(Exercise text begins)

COVID-19: 4 things to know about face masks
3. Is wearing a mask for an extended period harmful?
In the debate over wearing masks, some have claimed that continually wearing masks can be harmful to one’s health due to breathing in one’s own exhaled carbon dioxide.
Health and infectious disease experts have dismissed the claim that wearing a face mask would lead to hypercapnia (when there is too much CO2 in the bloodstream).
Prof. Keith Neal, an infectious disease expert who has experience controlling SARS, MERS and swine flu, among others, told BBC, “This simply won't happen unless there is an air-tight fit and you rebreathe your air.”
A CDC representative told Reuters that while the CO2 will slowly build up in the mask, “the level of CO2 likely to build up in the mask is mostly tolerable to people exposed to it. You might get a headache but you most likely [would] not suffer the symptoms observed at much higher levels of CO2.”
“It is unlikely that wearing a mask will cause hypercapnia,” the CDC representative said.
Carbon dioxide molecules are so small (smaller than respiratory droplets containing coronavirus) that they can easily pass through masks or out the perimeter of the masks.
A 2006 survey of healthcare workers who wear N95 face masks concluded that “healthcare providers may develop headaches following the use of the N95 face-mask. Shorter duration of face-mask wear may reduce the frequency and severity of these headaches.”
All in all, Reuters deemed it “partly false” that continually wearing a mask causes hypercapnia.

(Exercise text ends)

What you have to do: In the face mask text, what is the name for having too much CO2 in the bloodstream? Rely only on the face mask text for this.

(Data listing begins)

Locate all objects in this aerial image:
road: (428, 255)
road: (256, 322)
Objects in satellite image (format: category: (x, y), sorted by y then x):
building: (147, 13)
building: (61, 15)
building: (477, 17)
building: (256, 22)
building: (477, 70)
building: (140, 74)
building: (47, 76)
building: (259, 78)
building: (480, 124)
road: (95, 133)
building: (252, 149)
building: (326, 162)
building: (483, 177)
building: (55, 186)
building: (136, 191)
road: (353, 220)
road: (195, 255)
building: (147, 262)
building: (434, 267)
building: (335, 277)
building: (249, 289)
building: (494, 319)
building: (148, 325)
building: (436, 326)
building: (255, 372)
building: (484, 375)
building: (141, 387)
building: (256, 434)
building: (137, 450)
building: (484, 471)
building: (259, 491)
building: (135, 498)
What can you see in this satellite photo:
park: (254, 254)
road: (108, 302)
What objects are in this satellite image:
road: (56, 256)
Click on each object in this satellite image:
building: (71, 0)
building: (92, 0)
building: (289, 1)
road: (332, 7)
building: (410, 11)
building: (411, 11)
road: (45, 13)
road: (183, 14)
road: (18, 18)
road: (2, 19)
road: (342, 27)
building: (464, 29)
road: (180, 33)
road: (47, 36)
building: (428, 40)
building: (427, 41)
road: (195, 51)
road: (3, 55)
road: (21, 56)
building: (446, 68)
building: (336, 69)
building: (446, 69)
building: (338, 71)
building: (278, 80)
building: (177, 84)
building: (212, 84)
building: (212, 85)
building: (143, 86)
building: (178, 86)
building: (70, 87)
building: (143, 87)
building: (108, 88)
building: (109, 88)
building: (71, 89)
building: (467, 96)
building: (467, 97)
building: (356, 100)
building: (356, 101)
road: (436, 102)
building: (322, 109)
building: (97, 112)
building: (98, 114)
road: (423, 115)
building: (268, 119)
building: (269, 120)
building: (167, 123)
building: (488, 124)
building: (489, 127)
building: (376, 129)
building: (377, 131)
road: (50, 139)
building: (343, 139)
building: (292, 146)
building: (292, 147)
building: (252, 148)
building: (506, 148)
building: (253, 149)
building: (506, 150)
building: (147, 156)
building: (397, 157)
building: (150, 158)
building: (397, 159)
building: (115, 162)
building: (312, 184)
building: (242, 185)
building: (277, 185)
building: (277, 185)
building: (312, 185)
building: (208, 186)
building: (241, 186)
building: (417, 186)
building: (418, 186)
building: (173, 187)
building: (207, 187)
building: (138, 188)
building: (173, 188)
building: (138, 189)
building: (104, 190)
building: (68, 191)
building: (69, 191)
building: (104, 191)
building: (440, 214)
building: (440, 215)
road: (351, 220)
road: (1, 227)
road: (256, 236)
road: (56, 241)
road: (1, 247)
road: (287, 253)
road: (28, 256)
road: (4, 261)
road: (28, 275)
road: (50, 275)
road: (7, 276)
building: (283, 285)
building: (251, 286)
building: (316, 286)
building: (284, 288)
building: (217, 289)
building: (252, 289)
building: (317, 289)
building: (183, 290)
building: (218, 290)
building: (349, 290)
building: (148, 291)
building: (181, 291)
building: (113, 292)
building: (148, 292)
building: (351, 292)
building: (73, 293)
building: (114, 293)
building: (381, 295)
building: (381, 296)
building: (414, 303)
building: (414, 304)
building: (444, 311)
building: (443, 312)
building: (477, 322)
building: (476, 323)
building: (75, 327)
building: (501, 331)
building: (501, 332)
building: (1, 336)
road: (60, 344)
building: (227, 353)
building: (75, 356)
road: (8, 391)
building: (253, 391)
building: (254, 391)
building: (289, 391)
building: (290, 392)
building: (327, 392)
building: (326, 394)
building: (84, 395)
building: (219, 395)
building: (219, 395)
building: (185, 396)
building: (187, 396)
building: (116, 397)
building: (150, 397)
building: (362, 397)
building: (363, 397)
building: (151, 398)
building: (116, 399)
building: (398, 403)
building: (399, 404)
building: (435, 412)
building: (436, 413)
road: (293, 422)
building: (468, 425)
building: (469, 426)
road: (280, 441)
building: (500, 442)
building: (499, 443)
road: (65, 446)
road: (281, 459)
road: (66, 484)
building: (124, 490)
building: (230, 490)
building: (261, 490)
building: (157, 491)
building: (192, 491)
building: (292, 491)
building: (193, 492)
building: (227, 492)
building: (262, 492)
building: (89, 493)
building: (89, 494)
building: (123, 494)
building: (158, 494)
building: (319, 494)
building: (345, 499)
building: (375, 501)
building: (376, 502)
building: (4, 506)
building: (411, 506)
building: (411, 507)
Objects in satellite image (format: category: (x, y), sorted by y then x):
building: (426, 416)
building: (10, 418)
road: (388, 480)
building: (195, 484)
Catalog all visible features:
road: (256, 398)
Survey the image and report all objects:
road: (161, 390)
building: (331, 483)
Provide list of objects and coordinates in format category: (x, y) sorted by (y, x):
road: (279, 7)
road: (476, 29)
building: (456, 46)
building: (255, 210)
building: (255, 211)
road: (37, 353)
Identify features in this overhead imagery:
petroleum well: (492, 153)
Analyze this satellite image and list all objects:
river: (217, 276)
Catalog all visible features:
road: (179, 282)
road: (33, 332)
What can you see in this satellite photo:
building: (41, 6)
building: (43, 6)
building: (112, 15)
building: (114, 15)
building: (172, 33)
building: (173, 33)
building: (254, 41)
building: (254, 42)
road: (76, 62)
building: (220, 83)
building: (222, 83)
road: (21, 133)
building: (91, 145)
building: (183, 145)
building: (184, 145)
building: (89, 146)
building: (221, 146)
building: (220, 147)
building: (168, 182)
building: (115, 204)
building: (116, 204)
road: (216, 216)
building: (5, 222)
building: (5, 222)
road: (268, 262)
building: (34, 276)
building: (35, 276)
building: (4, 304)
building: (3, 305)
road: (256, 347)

(Data listing ends)

Your response: Hypercapnia.